YMMV / Jeeves and Wooster

  • Alternative Character Interpretation: Jeeves can become quite sinister when you look at him a certain way. He manipulates Bertie to be dependent on him and passive-aggressively forces him to live in a way that keeps Jeeves employed — although in the end, he always reveals to Bertie what he's done, and not only does Bertie not mind, he's happier hanging out with Jeeves than with any other character.
    • By a similar token, Bertie's Upper-Class Twit tendencies often seem to be little more than a front; he's not nearly as stupid as he likes to pretend, just too lazy to think things through. If he were really stupid, he'd fire Jeeves for constantly defying his every last whim, whereas the overall dramatic arc of every Jeeves & Wooster story consists of Bertie at first forgetting and then remembering that Jeeves is better at defending Bertie's best interests than Bertie himself is.
  • Cant Unhear It: After once seeing the series, it is quite impossible to read the stories without hearing Stephen Fry and Hugh Laurie as the title characters.
  • Crowning Moment of Funny: Gussie's drunken speech at Market Snodsbury. Heavily shortened and toned down from the book, but it's still hilarious, and can arguably double as a Crowning Moment of Awesome for Gussie, even if very few of the characters think so.
    • Aunt Dahlia, on the other hand, thought it was a fine afternoon's entertainment...
    Aunt Dahlia: If you see Spink-Bottle, tell him he has made an old woman very, very happy [...] It restores one's faith in post-War whiskey.
  • Ear Worm: The theme. It doesn't help that it's used as the basis for the entire score. Or that it perfectly suits the tone of the show.
  • Fandom Berserk Button: Jeeves is not a butler. He is a valet (or a gentleman's gentleman). There is a difference. Woe betide you if a fan hears you refer to him as such...or, worse, as a chauffeur.
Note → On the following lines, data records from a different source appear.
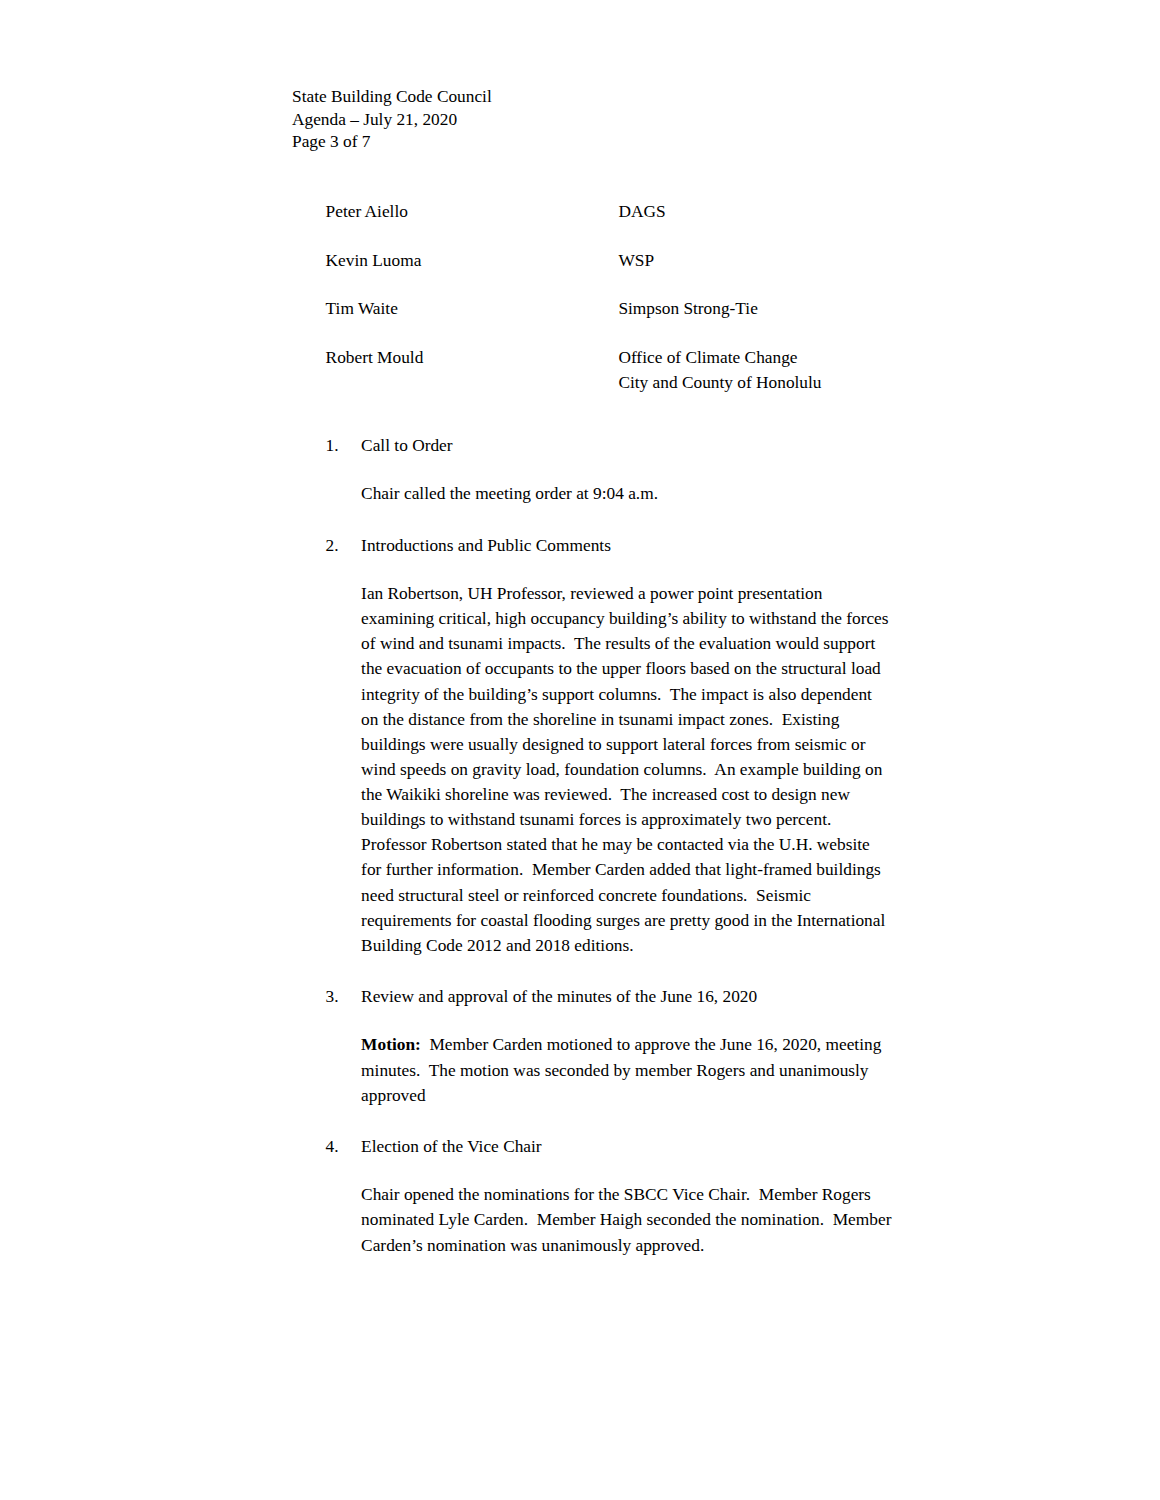State Building Code Council
Agenda – July 21, 2020
Page 3 of 7
Peter Aiello
DAGS
Kevin Luoma
WSP
Tim Waite
Simpson Strong-Tie
Robert Mould
Office of Climate ChangeCity and County of Honolulu
Call to Order
Chair called the meeting order at 9:04 a.m.
Introductions and Public Comments
Ian Robertson, UH Professor, reviewed a power point presentation examining critical, high occupancy building’s ability to withstand the forces of wind and tsunami impacts. The results of the evaluation would support the evacuation of occupants to the upper floors based on the structural load integrity of the building’s support columns. The impact is also dependent on the distance from the shoreline in tsunami impact zones. Existing buildings were usually designed to support lateral forces from seismic or wind speeds on gravity load, foundation columns. An example building on the Waikiki shoreline was reviewed. The increased cost to design new buildings to withstand tsunami forces is approximately two percent. Professor Robertson stated that he may be contacted via the U.H. website for further information. Member Carden added that light-framed buildings need structural steel or reinforced concrete foundations. Seismic requirements for coastal flooding surges are pretty good in the International Building Code 2012 and 2018 editions.
Review and approval of the minutes of the June 16, 2020
Motion: Member Carden motioned to approve the June 16, 2020, meeting minutes. The motion was seconded by member Rogers and unanimously approved
Election of the Vice Chair
Chair opened the nominations for the SBCC Vice Chair. Member Rogers nominated Lyle Carden. Member Haigh seconded the nomination. Member Carden’s nomination was unanimously approved.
And in British English, the t in valet is not silent - so VA-llut, not valéy.
    • Although now that we're clear on that subject, if the need for a butler does arise, Jeeves can "buttle with the best of them.")
  • "Funny Aneurysm" Moment: One of the characters, Roderick Spode, was a satirical No Celebrities Were Harmed take on a pre-World War II British Fascist politician. Wodehouse could not have imagined the way another fascist government would affect his life. Prior to World War II, Wodehouse had moved to France. In the German invasion, Wodehouse was captured and coerced into participating in several German propaganda broadcasts. As a result of the scandal that followed, Wodehouse would never again set foot in the country of his birth to the day he died.
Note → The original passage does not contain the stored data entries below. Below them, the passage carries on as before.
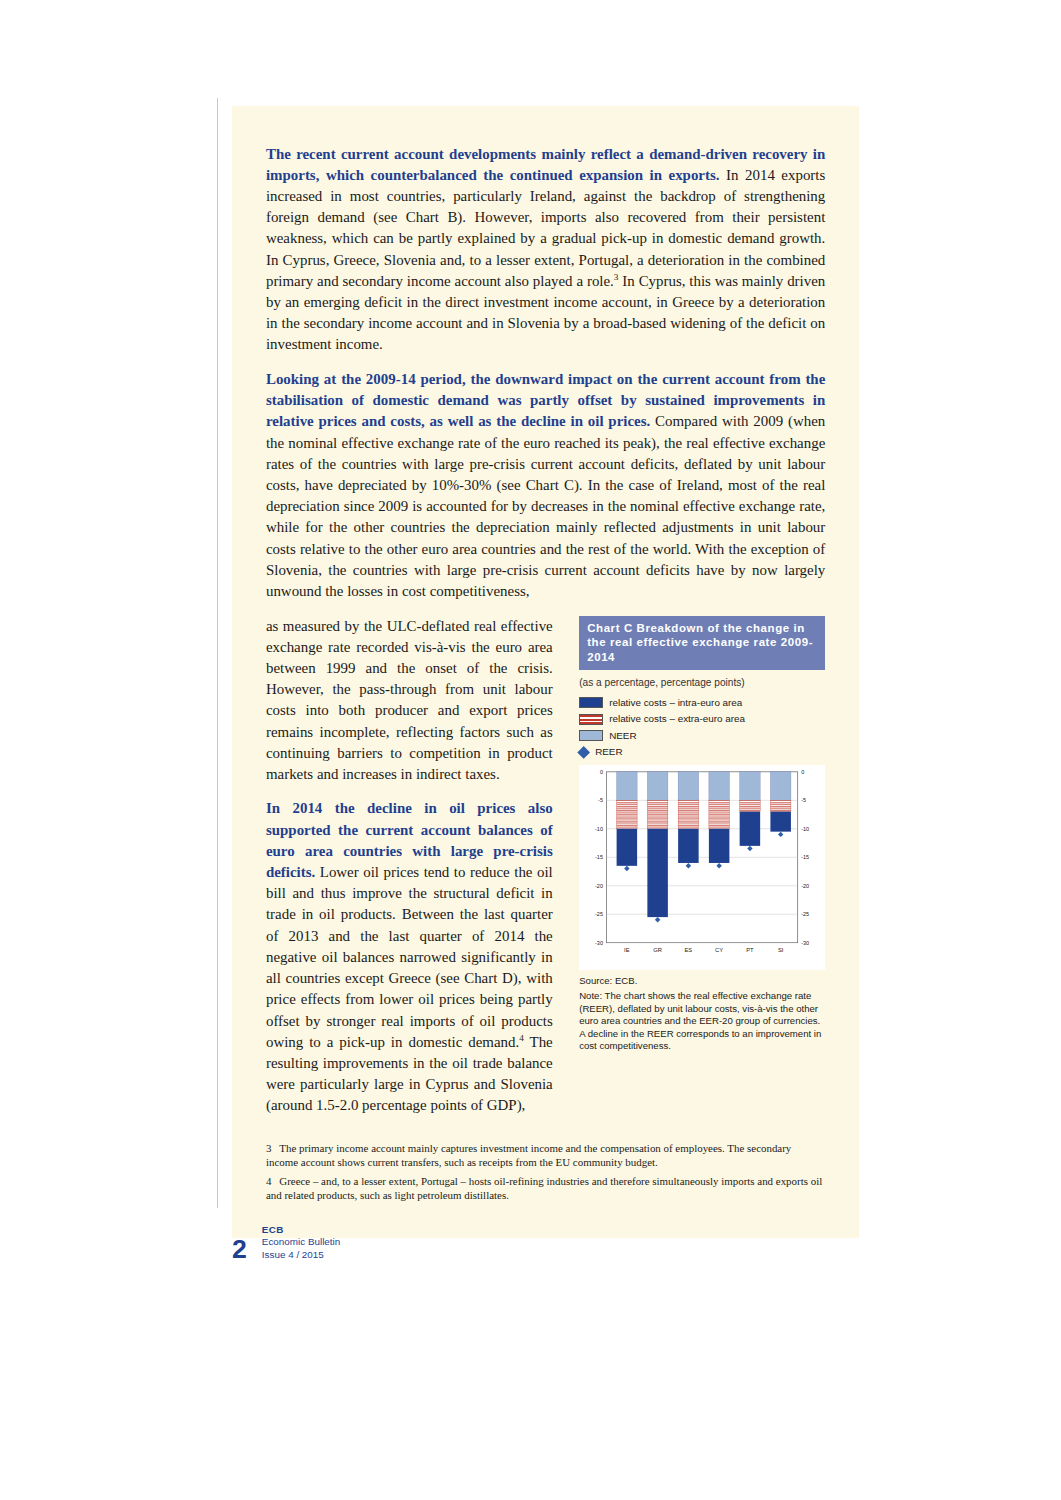The recent current account developments mainly reflect a demand-driven recovery in imports, which counterbalanced the continued expansion in exports. In 2014 exports increased in most countries, particularly Ireland, against the backdrop of strengthening foreign demand (see Chart B). However, imports also recovered from their persistent weakness, which can be partly explained by a gradual pick-up in domestic demand growth. In Cyprus, Greece, Slovenia and, to a lesser extent, Portugal, a deterioration in the combined primary and secondary income account also played a role.3 In Cyprus, this was mainly driven by an emerging deficit in the direct investment income account, in Greece by a deterioration in the secondary income account and in Slovenia by a broad-based widening of the deficit on investment income.
Looking at the 2009-14 period, the downward impact on the current account from the stabilisation of domestic demand was partly offset by sustained improvements in relative prices and costs, as well as the decline in oil prices. Compared with 2009 (when the nominal effective exchange rate of the euro reached its peak), the real effective exchange rates of the countries with large pre-crisis current account deficits, deflated by unit labour costs, have depreciated by 10%-30% (see Chart C). In the case of Ireland, most of the real depreciation since 2009 is accounted for by decreases in the nominal effective exchange rate, while for the other countries the depreciation mainly reflected adjustments in unit labour costs relative to the other euro area countries and the rest of the world. With the exception of Slovenia, the countries with large pre-crisis current account deficits have by now largely unwound the losses in cost competitiveness,
as measured by the ULC-deflated real effective exchange rate recorded vis-à-vis the euro area between 1999 and the onset of the crisis. However, the pass-through from unit labour costs into both producer and export prices remains incomplete, reflecting factors such as continuing barriers to competition in product markets and increases in indirect taxes.
In 2014 the decline in oil prices also supported the current account balances of euro area countries with large pre-crisis deficits. Lower oil prices tend to reduce the oil bill and thus improve the structural deficit in trade in oil products. Between the last quarter of 2013 and the last quarter of 2014 the negative oil balances narrowed significantly in all countries except Greece (see Chart D), with price effects from lower oil prices being partly offset by stronger real imports of oil products owing to a pick-up in domestic demand.4 The resulting improvements in the oil trade balance were particularly large in Cyprus and Slovenia (around 1.5-2.0 percentage points of GDP),
Chart C Breakdown of the change in the real effective exchange rate 2009-2014
(as a percentage, percentage points)
relative costs – intra-euro area
relative costs – extra-euro area
NEER
REER
0 -5 -10 -15 -20 -25 -30 0 -5 -10 -15 -20 -25 -30 IE GR ES CY PT SI
Source: ECB. Note: The chart shows the real effective exchange rate (REER), deflated by unit labour costs, vis-à-vis the other euro area countries and the EER-20 group of currencies. A decline in the REER corresponds to an improvement in cost competitiveness.
3 The primary income account mainly captures investment income and the compensation of employees. The secondary income account shows current transfers, such as receipts from the EU community budget.
4 Greece – and, to a lesser extent, Portugal – hosts oil-refining industries and therefore simultaneously imports and exports oil and related products, such as light petroleum distillates.
2
ECB
Economic Bulletin
Issue 4 / 2015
  • Hilarious in Hindsight: It's now even funnier to see so much slapstick nonsense happening at Downton Abbey.
  • Ho Yay: The Ho Yay section for Wodehouse's works could as well have been called the Jeeves & Wooster-section (with a side order of Psmith).
    • In the show, despite their official Heterosexual Life-Partners status, Bertie and Jeeves both seem almost suspiciously determined to make sure Bertie never ends up with whatever woman he's gotten himself engaged to. Early in the show's run Jeeves will explain that he thinks the fiancée is a "bad match" but as the plot kept coming up it was taken for granted that Bertie was simply never to marry if he and Jeeves can find him a way out of it.
  • Idiot Plot: Ordinarily, that would be a put-down. But here, the fact that most of the cast are idiots is essentially the premise of the series, so there's no harm done in calling these plots what they are.
  • Magnificent Bastard: Jeeves.
  • Seasonal Rot: The episodes set in New York are not as fondly remembered.
  • Tear Jerker: "Well, then... Leave, dash it!" "...Very good, sir." Jeeves is blinking an awful lot as he turns away.
  • Values Dissonance: A few instances of casual racism in the books, very typical of the period. In particular, Minstrels in blackface are presented as harmless jolly fun. There's also a problematic scene wherein it turns out Jeeves has rid himself of Bertie's latest fashion faux pas — bright purple socks — by giving them to a New York elevator operator, who then thanks Bertie using 'Negro' dialect more suited to one of those minstrel shows. (It should be noted, though, that Bertie's reaction is characteristically gracious; clearly the Code of the Woosters is fairly broad-minded.)
  • The Woobie: We dare you to not want to give Bertie a hug after all the crap he goes through in some episodes. True for the books as well.